Scheduling data processing jobs using Cron and Apache Airflow Flashcards
What is Apache Airflow?
Apache Airflow is an open-source platform to programmatically author, schedule, and monitor workflows.
What is a DAG in Airflow?
DAG stands for Directed Acyclic Graph, and it represents a workflow, detailing the tasks and their dependencies in Airflow.
What are Tasks in Airflow?
Tasks are the basic units of execution in Airflow and are defined as individual steps in a DAG.
How do you define a DAG in Airflow?
A DAG is defined using Python code, with the DAG class from the airflow module.
What is an Operator in Airflow?
Operators are templates that define individual tasks in a DAG. They determine what the tasks do, such as running a script, executing a Bash command, or calling an API.
What is a Sensor in Airflow?
Sensors are a special type of operator that will keep running until a certain condition is met. They are used to wait for external events.
What is the purpose of the Airflow Scheduler?
The Scheduler is responsible for scheduling the DAGs and ensuring the tasks are executed according to their schedule.
What is the Airflow Web UI?
The Web UI is a graphical interface provided by Airflow to help users monitor and manage DAGs and tasks.
How does Airflow handle task dependencies?
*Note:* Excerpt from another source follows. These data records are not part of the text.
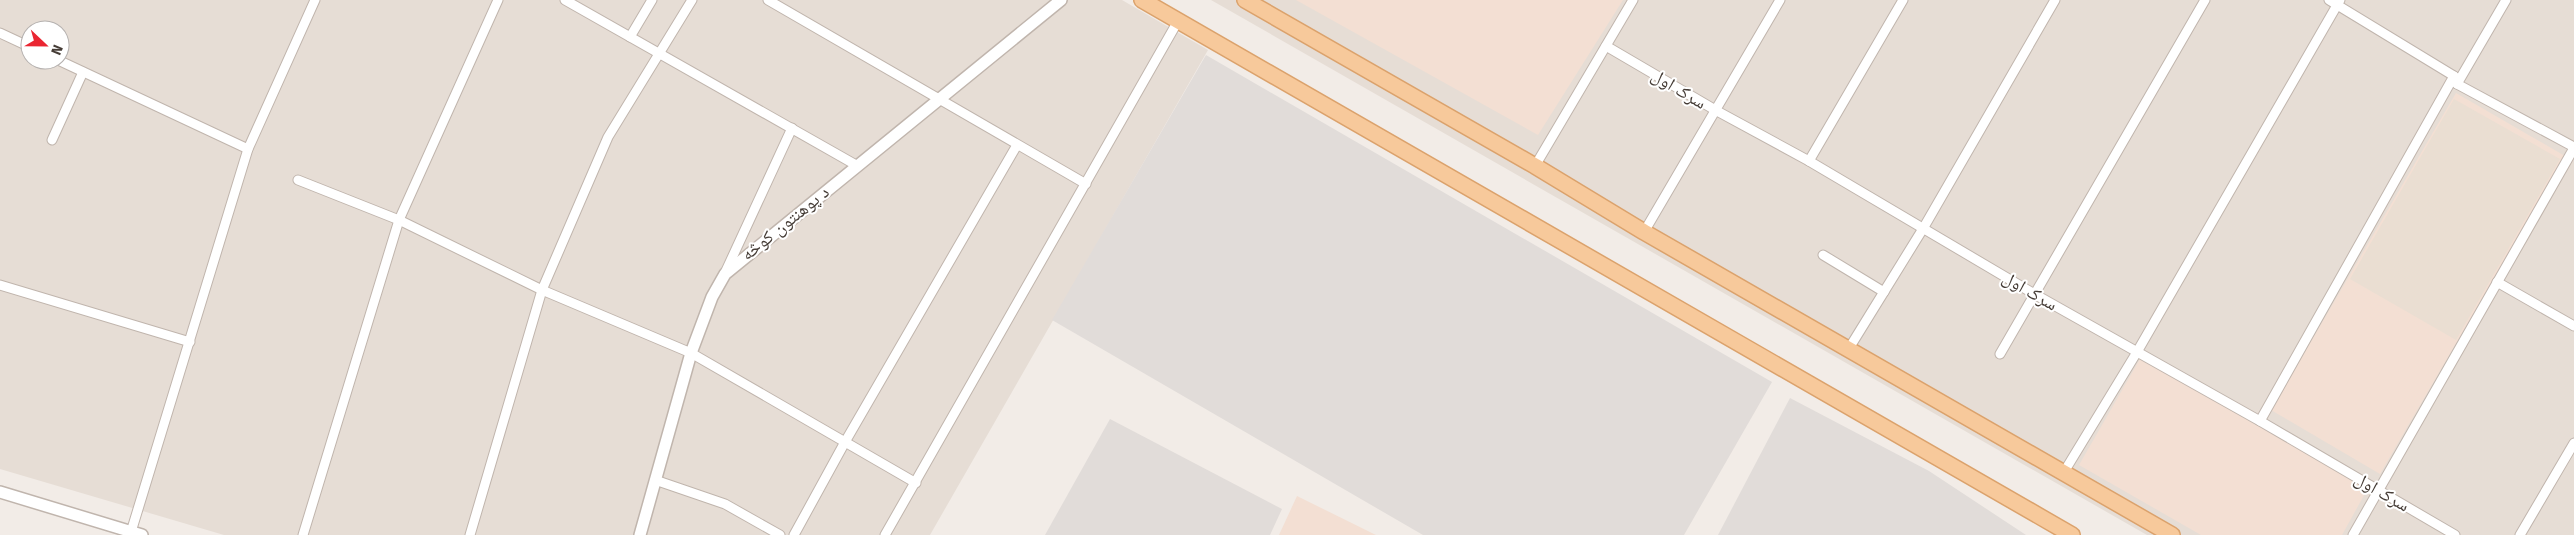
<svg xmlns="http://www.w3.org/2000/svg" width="2574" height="535" viewBox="0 0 2574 535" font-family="'Fira Sans','Noto Naskh Arabic',sans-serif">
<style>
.residential{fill:#e6ddd5;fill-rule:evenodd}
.commercial{fill:#f3dfd3}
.industrial{fill:#e1dcd9}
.education{fill:#eaded2}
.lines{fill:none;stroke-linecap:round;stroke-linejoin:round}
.minor-casing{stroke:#c0b5ad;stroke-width:11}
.tertiary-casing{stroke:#c0b5ad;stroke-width:14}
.primary-casing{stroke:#dba26c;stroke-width:18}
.minor{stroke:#fff;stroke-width:9}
.tertiary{stroke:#fff;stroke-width:11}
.primary{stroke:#f7c99b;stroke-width:15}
.labels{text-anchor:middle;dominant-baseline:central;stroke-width:4;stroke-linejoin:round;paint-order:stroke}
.street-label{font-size:18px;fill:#453c36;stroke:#fff}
</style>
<rect width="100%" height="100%" fill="#f2ece7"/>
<g class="residential">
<path d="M0,0h1122l86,50 -278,485h-706l-224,-66zM30,30h30v30h-30z"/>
<path d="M1211,0h1363v535h-427z"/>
</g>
<g class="commercial">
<path d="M1296,0h327l-85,135z"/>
<path d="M2456,93l109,63 -185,318 -109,-64z"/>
<path d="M2140,359l228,129 -26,47h-141l-122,-70z"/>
<path d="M1297,496l79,39h-97z"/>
</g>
<g class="industrial">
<path d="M1206,55l566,327 -88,153h-261l-371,-215z"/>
<path d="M1790,398l139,73 97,64h-308z"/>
<path d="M1110,419l172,90 -12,26h-225z"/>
</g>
<path class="education" d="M2454,99l106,60 -104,181 -106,-61z"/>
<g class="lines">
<defs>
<g id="minor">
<path d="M565,0l291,165"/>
<path d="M768,0l318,184"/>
<path d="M2329,0l125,76 3,8 117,63"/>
<path d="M0,33l30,14"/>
<path d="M630,37l22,-37"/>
<path d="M1606,46l111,65 92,50 227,134 224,126 195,114"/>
<path d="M58,60l190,89"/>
<path d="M2457,84l49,-84"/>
<path d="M52,140l31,-68"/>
<path d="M1809,161l94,-161"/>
<path d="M1535,166l98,-166"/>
<path d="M298,180l101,40 143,70 149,63 225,130"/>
<path d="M1644,232l136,-232"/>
<path d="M1823,255l61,37"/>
<path d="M725,273l67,-145"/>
<path d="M2497,282l77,44"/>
<path d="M0,285l190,57"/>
<path d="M1848,350l76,-123 131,-227"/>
<path d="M2000,354l205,-354"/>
<path d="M2260,421l194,-345"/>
<path d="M2064,472l73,-120 203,-352"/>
<path d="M655,480l70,24 55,31"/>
<path d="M131,532l117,-383 67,-149"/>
<path d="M303,535l96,-315 99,-220"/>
<path d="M470,535l72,-245 66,-153 84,-137"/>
<path d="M794,535l51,-93 172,-297"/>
<path d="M885,535l293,-514"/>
<path d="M2353,535l221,-387"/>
<path d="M2520,535l54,-92"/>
</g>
<g id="tertiary">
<path d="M0,492l142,43"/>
<path d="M640,535l51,-182 21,-56 13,-23 336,-274"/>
</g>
<g id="primary">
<path d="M1142,0l930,535"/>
<path d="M1245,0l290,166 109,66 528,303"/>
</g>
</defs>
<use href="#minor" class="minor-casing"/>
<use href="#tertiary" class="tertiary-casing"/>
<use href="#primary" class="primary-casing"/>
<use href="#minor" class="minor"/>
<use href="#tertiary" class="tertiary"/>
<use href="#primary" class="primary"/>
</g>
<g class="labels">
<g class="street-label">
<text transform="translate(1679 89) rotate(31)">سرک‌ اول</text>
<text transform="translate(785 223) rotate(-39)">د پوهنتون کوڅه</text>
<text transform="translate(2030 291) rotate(30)">سرک‌ اول</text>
<text transform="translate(2382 492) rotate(30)">سرک‌ اول</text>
</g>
</g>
<g transform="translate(45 45) rotate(112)"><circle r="24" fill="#ffffff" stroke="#b5b1af"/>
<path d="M0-4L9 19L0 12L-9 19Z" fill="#ea2632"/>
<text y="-8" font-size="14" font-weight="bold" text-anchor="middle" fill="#453c36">N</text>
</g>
</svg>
Task dependencies are managed by setting upstream and downstream tasks in the DAG definition using the»_space; and «_space;operators.
What is a Task Instance in Airflow?
A Task Instance represents a specific run of a task in a DAG, characterized by its execution date and state.
What are XComs in Airflow?
XComs, or Cross-Communication, allow tasks to share small amounts of data, enabling inter-task communication.
What is a Task Group in Airflow?
Task Groups allow for grouping related tasks within a DAG, improving organization and readability.
What are Hooks in Airflow?
Hooks are interfaces to external systems, providing methods to interact with databases, cloud services, and other systems.
How can you handle retries and failures in Airflow tasks?
You can configure retries and failure handling using parameters like retries, retry_delay, and retry_exponential_backoff in the task definition.
What is the Airflow Executor?
The Executor is a key component that determines how task instances are executed. Popular executors include the SequentialExecutor, LocalExecutor, and CeleryExecutor.